# Given data:
== Segment start ==

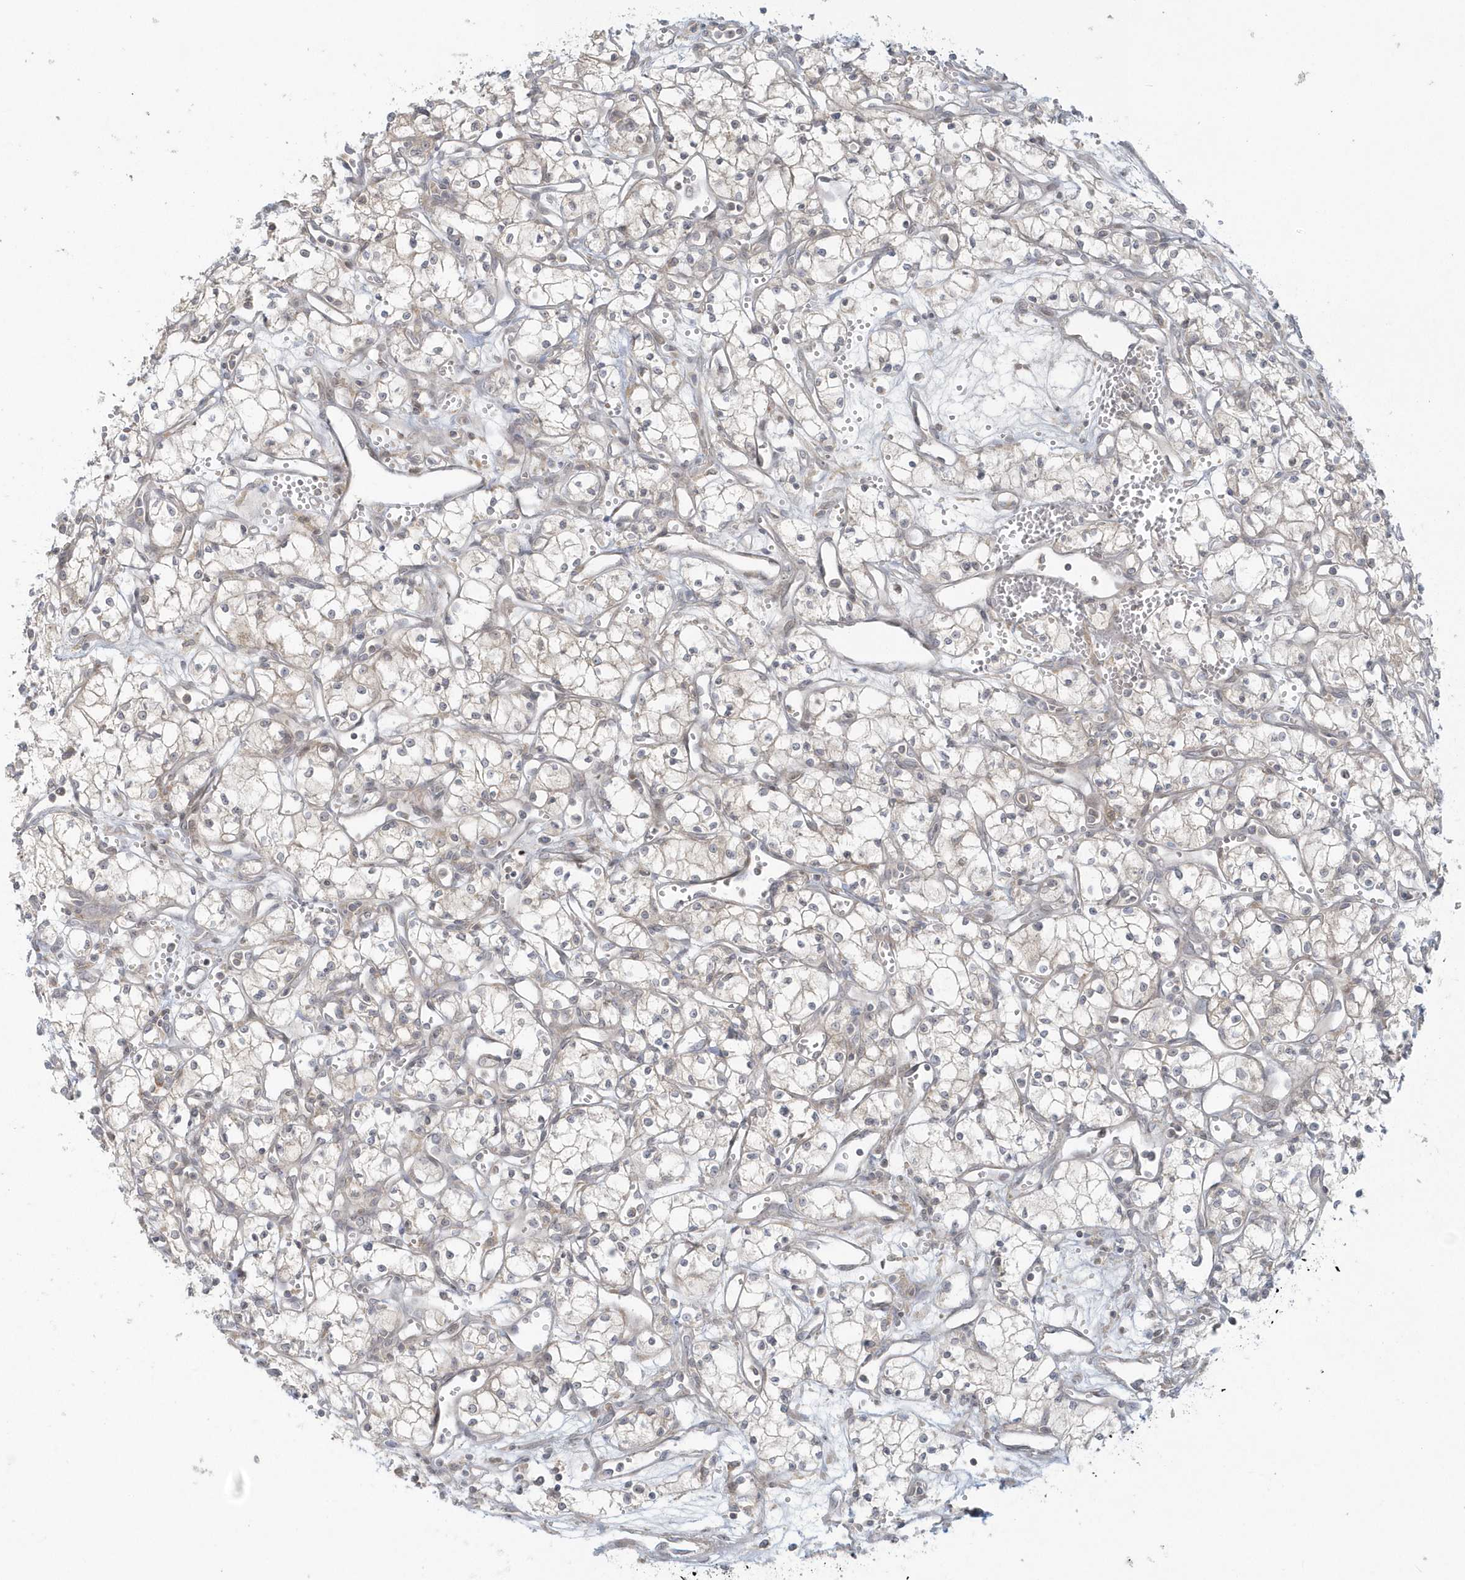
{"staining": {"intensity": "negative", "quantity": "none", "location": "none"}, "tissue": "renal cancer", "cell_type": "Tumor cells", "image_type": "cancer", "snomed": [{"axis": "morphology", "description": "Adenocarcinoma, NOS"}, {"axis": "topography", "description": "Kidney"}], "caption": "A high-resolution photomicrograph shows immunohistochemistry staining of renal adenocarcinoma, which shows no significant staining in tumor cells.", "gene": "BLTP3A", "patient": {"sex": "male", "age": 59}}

== Segment end ==
== Segment start ==

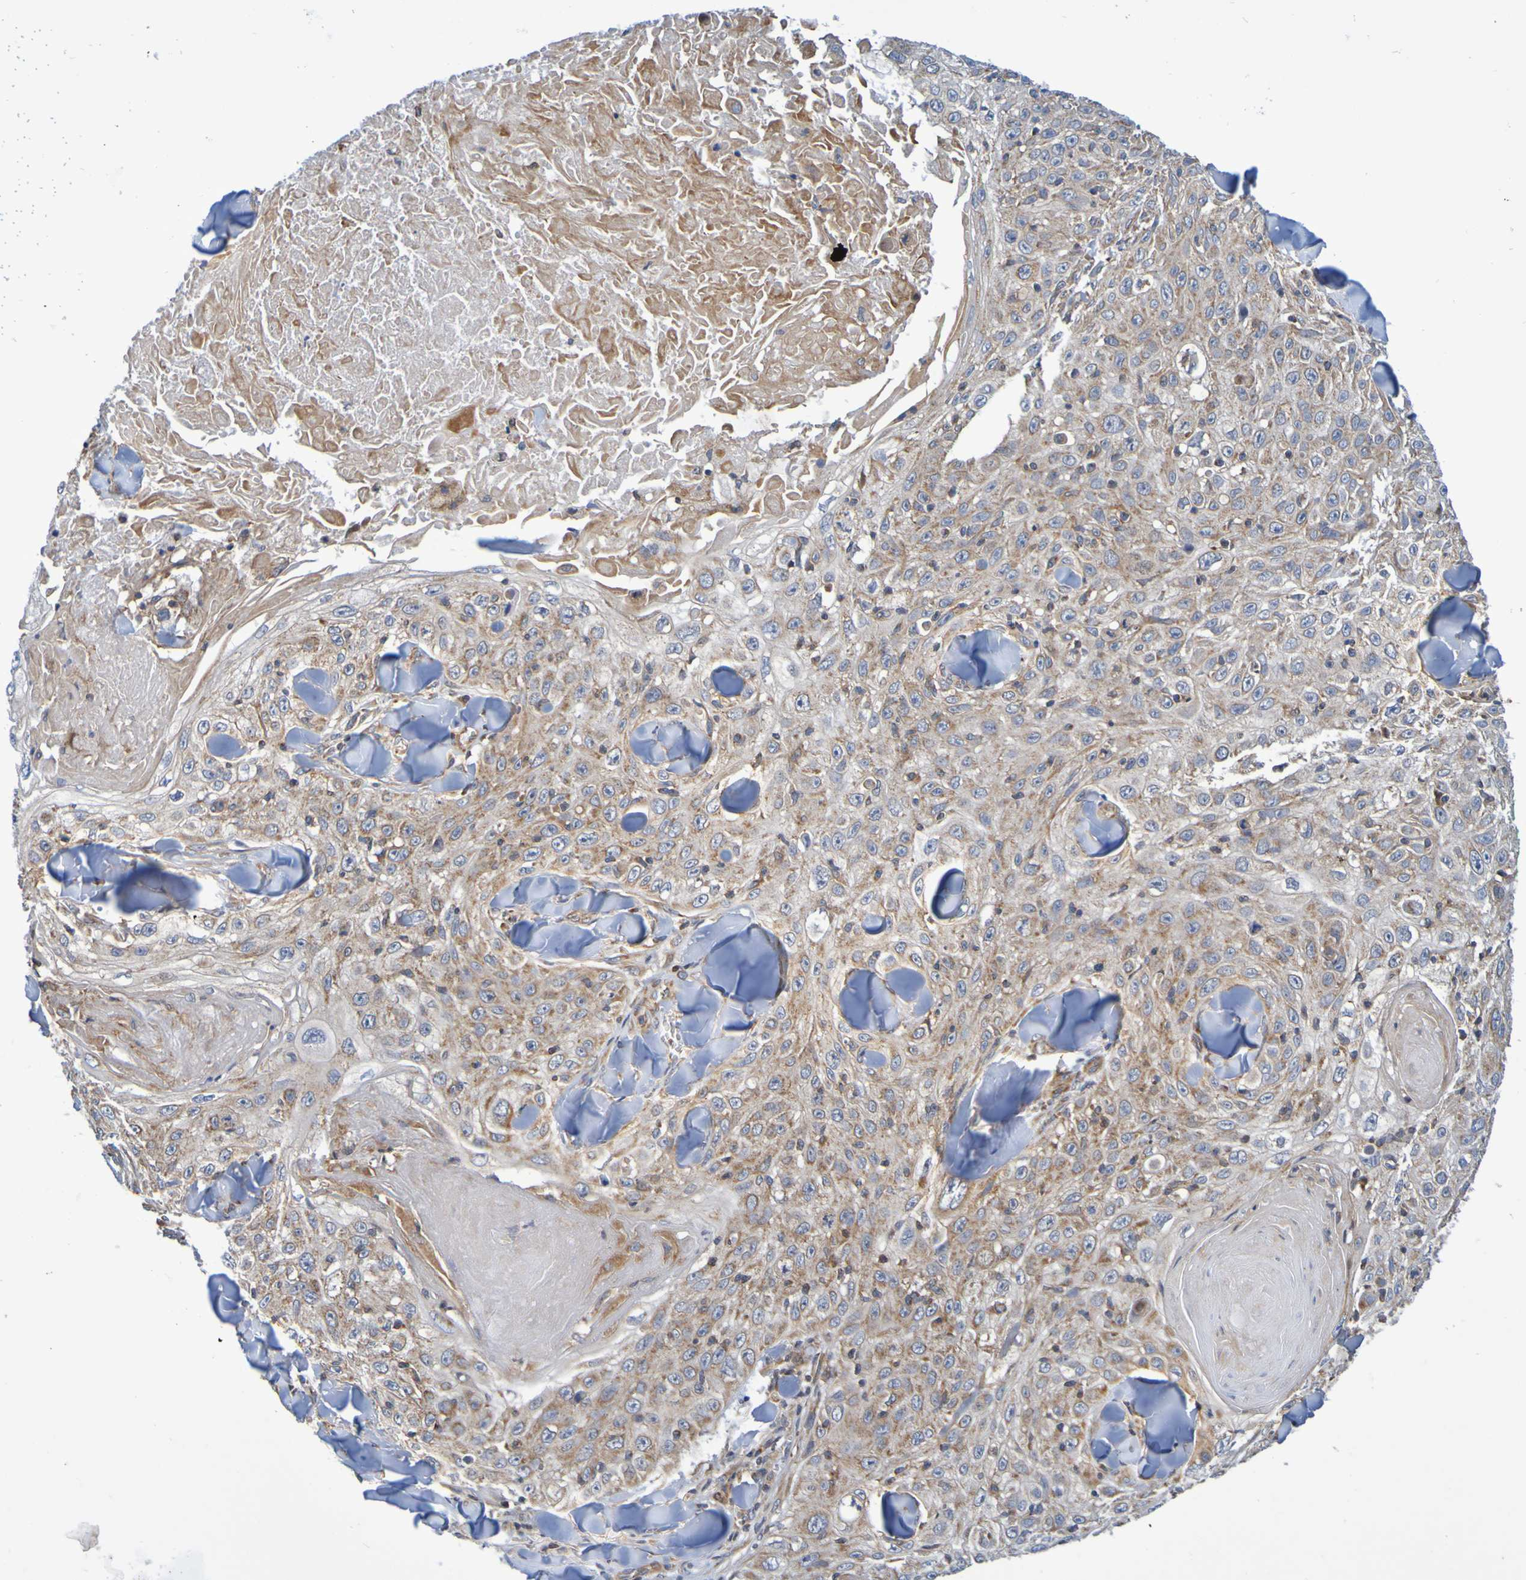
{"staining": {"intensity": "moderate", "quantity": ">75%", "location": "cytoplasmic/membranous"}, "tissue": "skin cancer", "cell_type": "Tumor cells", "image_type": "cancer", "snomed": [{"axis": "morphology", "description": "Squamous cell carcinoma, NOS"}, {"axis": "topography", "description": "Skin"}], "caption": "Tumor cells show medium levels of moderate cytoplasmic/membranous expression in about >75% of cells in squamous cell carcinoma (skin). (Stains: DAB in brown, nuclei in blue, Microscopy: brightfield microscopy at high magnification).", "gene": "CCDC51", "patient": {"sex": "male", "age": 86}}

== Segment end ==
== Segment start ==

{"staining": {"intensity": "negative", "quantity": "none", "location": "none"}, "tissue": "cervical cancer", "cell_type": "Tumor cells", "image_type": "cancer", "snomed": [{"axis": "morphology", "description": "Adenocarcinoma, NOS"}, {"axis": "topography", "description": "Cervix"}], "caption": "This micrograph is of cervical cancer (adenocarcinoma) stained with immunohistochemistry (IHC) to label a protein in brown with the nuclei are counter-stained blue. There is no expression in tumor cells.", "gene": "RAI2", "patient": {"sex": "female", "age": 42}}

== Segment end ==

Return all lines of the material that have "Adenocarcinoma" in them.

# Written response:
{"staining": {"intensity": "negative", "quantity": "none", "location": "none"}, "tissue": "renal cancer", "cell_type": "Tumor cells", "image_type": "cancer", "snomed": [{"axis": "morphology", "description": "Adenocarcinoma, NOS"}, {"axis": "topography", "description": "Kidney"}], "caption": "A high-resolution photomicrograph shows immunohistochemistry staining of renal adenocarcinoma, which shows no significant staining in tumor cells.", "gene": "BLTP3A", "patient": {"sex": "male", "age": 59}}
{"staining": {"intensity": "negative", "quantity": "none", "location": "none"}, "tissue": "cervical cancer", "cell_type": "Tumor cells", "image_type": "cancer", "snomed": [{"axis": "morphology", "description": "Adenocarcinoma, NOS"}, {"axis": "topography", "description": "Cervix"}], "caption": "This micrograph is of cervical cancer (adenocarcinoma) stained with immunohistochemistry (IHC) to label a protein in brown with the nuclei are counter-stained blue. There is no expression in tumor cells.", "gene": "RAI2", "patient": {"sex": "female", "age": 42}}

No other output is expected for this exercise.